C'est bien ça. Il se fiche complètement de mourir. Evidemment vu que je lui ai tout pris. Or, tout à l'heure, il voulait m'empêcher de mourir. Je suppose donc que si nous mourrons à deux, c'est pour lui le scénario parfait. L'inverse, par contre…
-« Enfin, c'est ce que je suppose, mais Reborn avait l'air de penser que tu serais utile. Peut-être qu'ils vont se contenter de me tuer et de faire des expériences sur toi. Après tout, tu es quelqu'un de spécial, même parmi les Vongola. Et comme tu n'as pas de descendance… Oui, je suppose qu'il serait mieux pour eux que tu restes en vie. »
Tout sourire disparut, c'est désormais le trouble que je lis sur son visage. La peur, l'angoisse, et surtout, un sentiment infime que je décèle malgré tout : la déception. Ha ! Comme si j'allais me laisser mourir avec lui ! Il pouvait toujours courir s'il espérait pareil scénario !

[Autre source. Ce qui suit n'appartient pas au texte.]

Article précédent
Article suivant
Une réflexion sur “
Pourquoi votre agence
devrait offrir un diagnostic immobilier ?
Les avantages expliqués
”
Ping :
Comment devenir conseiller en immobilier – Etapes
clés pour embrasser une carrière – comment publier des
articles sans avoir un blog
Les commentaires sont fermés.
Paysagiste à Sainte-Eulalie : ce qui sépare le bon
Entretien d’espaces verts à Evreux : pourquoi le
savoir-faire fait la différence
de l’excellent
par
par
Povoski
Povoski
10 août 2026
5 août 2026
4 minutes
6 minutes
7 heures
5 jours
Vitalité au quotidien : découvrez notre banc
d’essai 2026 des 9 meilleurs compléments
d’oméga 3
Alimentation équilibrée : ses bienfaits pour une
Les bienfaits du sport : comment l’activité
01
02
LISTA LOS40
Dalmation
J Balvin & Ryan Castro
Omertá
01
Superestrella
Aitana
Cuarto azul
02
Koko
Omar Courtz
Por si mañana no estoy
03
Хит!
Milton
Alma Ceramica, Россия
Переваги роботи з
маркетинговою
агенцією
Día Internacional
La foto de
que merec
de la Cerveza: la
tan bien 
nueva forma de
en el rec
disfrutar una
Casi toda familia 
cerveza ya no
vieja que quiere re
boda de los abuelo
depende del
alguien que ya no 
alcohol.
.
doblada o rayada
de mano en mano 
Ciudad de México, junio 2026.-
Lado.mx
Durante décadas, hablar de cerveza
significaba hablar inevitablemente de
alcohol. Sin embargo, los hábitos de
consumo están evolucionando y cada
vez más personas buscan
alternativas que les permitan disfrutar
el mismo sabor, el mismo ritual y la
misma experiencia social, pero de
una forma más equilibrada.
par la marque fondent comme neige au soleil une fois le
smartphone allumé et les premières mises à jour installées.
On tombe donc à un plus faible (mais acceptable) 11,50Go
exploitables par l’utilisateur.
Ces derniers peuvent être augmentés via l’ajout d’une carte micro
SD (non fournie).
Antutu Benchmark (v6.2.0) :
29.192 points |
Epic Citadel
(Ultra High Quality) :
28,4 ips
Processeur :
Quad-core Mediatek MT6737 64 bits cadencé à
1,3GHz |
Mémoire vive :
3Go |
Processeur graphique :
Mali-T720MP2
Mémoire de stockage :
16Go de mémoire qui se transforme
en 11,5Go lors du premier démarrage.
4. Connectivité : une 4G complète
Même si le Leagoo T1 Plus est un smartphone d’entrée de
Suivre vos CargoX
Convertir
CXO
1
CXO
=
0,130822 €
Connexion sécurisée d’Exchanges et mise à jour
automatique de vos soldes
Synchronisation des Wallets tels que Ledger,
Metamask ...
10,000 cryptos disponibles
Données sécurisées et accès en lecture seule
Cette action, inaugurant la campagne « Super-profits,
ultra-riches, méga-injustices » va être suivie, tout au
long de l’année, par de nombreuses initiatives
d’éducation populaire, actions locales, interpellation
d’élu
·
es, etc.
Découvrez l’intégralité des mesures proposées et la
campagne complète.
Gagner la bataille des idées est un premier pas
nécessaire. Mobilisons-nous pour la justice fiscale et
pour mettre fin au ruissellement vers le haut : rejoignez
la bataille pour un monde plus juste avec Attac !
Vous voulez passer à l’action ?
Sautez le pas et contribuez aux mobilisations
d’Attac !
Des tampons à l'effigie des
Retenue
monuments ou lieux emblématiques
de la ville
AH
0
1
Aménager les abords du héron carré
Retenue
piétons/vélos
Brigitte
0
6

-« Je ne veux pas que tu meures » murmure-t-il en se blottissant contre moi.
-« Dans ce cas, pourquoi tu ne mourrais pas pour moi ? »
Impossible de voir son visage, je dois imaginer. Pourtant, je n'y arrive pas. Il est devenu trop imprévisible. Il met quelques minutes avant de se redresser pour planter ses yeux dans les miens. J'ai envie de reculer, mais le dos collé à la chaise, ça m'est impossible. Parce que, quand je regarde ses yeux, je ressens de la culpabilité, et une infinie pitié pour ce que je lui ai fais. Atroce, ridicule, pitoyable pantin dont je me suis joué.
-« Mukuro… Tu essaies de te débarrasser de moi ? »
-« Peut-être bien… »
-« La ferme. Je n'attendais pas de réponse, enfoiré » dit-il sur un ton monocorde qui tranche avec la suite de ses propos. « Tu m'as roué, dupé, salis, avilis, entaché… et maintenant tu veux me jeter comme un jouet dont tu ne veux plus ? Tu n'es pas un enfant que je sache. C'est toi qui as fait de moi ce que je suis. Tu voulais mon pouvoir, le pouvoir des Vongola, tu l'as. Tu m'as tout pris en échange. Tu as même mon cœur. Tu le sais, hein ? Ha oui, je sais que ça te dégoûte. Toi tu voulais juste t'amuser avec moi. J'étais soit ton arme, soit ton sextoy, au choix. Tu as oublié que j'étais humain, et du coup je ne le suis plus. Ca ne sert à rien d'être humain quand on se fait prendre de force tous les jours. Ca ne sert à rien d'être humain pour tuer. » Il caresse lentement mon visage sans même ciller. « Je te l'ai dis, tu m'as tout pris. Si tu me jettes maintenant, je vais faire quoi ? Les autres le savent, alors ils veulent me tuer. Et toi, tu tiens tellement à ta misérable vie que tu veux me donner l'ordre de me suicider ? Ne me fais pas rire. Maintenant, avec tout ce que tu as fait, tu m'as sur le dos pour toujours. »
Il me dévisage. Il attend. Et moi, rongé de remords, je suis incapable de dire quoi que ce soit. Je me contente de rire. N'est-ce pas risible après tout ? Mais dorénavant, je sais. Dans tout ce monologue, Tsunayoshi m'a donné la clé de réponse qu'il me manquait pour parfaire mon plan. Alors oui, c'est ridicule ! Je suis grotesque, il est pathétique, et toute cette grande farce prendra fin d'ici peu ! Parce que oui, maintenant, je sais quoi faire.
Il se penche sur moi et m'embrasse à nouveau pour stopper mon rire. Puis il se penche à mon oreille avec un sourire cruel.
-« Dis, Mukuro, tu sais, moi je… »
Oui je sais. Et je commence à être contaminé.
Mais bientôt, toute cette mascarade prendra fin.